# Hard Apple Cider



## Tom (Nov 1, 2009)

I got this from my wine club

Hard Cider


5 galon apple cider, preservation free, unpateurized
2 lbs brown sugar
2 lbs honey
1/2 teaspoon whole cloves
4-6 cinnamon sticks
2 pks cote des blancs yeast
5 campden tablets
4 teaspoon acid blend 2 teaspoons yeast energizer
2 teaspoons pectic enzime
2 cups white rasins (optional)
1 cup pure maple syrup (optional)
Start- day 1 mix cider and crushed campdens
Day 2 add pectic enzime, acid blend, yeast energizer
Day 2 + 6 hours add brown sugar, honey, maple syrup, mix very well
drop in rasins, cloves, cinnamon sticks, mix 
Day 3 add yeast.
Ferment till dry. Stir every couple days. 
After 2-3 weeks rack. Adjust taste if necessary. 
After another 3 weeks rack again. Satbilize but don't clear.
Bottle after another 2-3 weeks.


----------



## boozinsusan (May 25, 2010)

Any updates on this one?


----------



## Goodfella (Jun 7, 2010)

I did a hard cider this year. I used a similar recipe. I have it bottled. I will crack one and let you know how it is Boozinsusan.


----------



## boozinsusan (Jun 7, 2010)

Goodfella, I can tell you are dedicated to the advancement of winemaking, to undertake such a sacrifice.........







You ARE a good fella, aren't you?


----------



## PAwinedude (Jun 7, 2010)

I've seen this recipe a bunch of times

I think I will start this one too...

Any tips or hints?

thanks


----------



## Tom (Jun 7, 2010)

The recipe I posted is not mine but is a member of my wine club.


----------



## xanxer82 (Jun 8, 2010)

This sounds really good!


----------



## Goodfella (Jul 11, 2010)

Update: I tried one of my apple ciders....

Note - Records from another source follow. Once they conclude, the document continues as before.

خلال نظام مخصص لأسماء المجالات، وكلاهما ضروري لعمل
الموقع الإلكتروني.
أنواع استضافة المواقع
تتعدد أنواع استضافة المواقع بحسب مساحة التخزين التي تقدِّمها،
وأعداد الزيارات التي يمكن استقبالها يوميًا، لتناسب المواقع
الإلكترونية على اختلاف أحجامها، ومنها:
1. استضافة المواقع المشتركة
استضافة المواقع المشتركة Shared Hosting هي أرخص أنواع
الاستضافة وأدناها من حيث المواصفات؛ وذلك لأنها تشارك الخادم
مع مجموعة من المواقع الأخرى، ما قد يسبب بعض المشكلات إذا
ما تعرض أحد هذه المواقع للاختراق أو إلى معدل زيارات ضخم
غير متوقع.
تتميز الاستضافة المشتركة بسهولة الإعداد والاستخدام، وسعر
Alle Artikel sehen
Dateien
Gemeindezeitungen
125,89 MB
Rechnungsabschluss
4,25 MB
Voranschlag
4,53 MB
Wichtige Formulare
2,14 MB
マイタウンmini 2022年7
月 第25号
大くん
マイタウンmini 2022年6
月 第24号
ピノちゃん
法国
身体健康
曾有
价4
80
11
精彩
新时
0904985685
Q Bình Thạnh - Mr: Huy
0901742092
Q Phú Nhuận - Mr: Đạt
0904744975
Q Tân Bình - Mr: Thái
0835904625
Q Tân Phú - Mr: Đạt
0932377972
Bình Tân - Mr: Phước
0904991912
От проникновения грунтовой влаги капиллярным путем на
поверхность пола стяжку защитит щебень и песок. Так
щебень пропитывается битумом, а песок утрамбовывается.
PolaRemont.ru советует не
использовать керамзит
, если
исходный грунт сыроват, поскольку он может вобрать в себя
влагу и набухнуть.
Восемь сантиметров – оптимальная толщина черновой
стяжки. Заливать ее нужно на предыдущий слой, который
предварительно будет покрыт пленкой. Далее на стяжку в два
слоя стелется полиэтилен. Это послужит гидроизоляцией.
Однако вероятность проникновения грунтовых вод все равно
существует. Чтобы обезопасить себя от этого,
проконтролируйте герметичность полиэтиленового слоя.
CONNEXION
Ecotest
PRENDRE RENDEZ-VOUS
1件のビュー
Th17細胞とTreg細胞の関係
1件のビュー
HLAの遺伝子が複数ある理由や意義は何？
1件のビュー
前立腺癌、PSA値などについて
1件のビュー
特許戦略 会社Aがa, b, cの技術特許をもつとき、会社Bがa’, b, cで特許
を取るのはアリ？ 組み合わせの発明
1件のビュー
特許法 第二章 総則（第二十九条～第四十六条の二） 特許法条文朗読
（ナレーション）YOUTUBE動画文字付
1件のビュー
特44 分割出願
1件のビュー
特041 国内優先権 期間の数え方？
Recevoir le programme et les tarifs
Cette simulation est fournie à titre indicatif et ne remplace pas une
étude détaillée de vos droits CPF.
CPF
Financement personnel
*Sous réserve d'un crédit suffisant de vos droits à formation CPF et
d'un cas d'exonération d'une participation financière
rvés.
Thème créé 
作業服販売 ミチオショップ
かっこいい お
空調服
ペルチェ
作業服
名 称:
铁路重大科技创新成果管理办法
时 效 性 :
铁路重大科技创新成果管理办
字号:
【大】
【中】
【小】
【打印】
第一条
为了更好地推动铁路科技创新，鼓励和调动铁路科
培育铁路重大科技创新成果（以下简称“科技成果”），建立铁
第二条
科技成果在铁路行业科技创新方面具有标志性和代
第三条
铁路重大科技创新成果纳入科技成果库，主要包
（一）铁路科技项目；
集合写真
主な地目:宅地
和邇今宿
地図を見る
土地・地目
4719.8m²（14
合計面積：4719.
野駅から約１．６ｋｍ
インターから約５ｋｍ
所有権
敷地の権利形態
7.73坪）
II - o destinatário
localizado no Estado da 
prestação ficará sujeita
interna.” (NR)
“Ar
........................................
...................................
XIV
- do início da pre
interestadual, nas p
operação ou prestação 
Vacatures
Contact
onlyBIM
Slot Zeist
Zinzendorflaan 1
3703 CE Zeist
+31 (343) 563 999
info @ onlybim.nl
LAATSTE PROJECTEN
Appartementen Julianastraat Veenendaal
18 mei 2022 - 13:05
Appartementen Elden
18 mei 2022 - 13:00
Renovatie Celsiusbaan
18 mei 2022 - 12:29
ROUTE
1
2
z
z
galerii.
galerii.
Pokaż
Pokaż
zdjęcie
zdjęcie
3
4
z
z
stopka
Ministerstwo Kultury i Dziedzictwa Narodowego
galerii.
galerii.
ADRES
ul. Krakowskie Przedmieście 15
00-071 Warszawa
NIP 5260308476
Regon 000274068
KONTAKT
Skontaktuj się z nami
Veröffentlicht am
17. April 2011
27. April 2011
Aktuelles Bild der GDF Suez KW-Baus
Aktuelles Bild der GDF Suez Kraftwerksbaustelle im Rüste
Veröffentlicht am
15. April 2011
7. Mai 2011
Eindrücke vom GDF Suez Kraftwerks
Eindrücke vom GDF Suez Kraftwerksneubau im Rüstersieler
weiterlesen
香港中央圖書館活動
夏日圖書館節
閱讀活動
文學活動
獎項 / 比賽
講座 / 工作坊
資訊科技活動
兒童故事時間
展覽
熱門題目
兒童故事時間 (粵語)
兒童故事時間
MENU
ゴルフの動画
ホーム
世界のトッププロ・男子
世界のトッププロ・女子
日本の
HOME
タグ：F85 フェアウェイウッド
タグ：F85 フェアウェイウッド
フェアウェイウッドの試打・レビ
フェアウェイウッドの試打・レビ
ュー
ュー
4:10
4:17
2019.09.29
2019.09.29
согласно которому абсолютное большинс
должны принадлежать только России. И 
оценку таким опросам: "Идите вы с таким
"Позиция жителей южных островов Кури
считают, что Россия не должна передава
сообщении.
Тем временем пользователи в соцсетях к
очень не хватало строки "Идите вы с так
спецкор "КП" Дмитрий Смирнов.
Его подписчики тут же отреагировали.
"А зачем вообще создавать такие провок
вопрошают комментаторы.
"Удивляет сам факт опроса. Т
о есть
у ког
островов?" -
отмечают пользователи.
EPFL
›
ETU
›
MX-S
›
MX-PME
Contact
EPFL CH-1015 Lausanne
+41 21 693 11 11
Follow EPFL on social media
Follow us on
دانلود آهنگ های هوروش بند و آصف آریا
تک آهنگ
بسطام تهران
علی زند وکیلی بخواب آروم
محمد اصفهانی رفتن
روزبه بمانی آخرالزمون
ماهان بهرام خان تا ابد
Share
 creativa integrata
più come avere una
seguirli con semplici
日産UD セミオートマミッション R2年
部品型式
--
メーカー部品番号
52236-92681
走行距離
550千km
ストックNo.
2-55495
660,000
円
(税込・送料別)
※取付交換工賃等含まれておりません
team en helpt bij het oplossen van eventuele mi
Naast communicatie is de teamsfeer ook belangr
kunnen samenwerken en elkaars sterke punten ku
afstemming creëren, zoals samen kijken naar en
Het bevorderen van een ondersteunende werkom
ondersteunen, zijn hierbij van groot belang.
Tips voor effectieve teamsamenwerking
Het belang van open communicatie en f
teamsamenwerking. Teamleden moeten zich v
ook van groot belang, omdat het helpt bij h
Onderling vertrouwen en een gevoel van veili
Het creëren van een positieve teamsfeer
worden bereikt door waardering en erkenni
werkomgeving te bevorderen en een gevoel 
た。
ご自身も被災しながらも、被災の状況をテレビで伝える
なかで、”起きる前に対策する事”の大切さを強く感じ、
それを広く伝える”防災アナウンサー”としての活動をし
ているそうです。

It starts off smooth and resembles a beer... Then it kind of tastes like wine near the finish. The only problem mine is having is at the very end of the finish... it has a bit of an off taste, almost like a hint of rotton apple.


Overall... it's pretty good. I will make it again. It is improving with a little age. I think it is helping fix the finish.


----------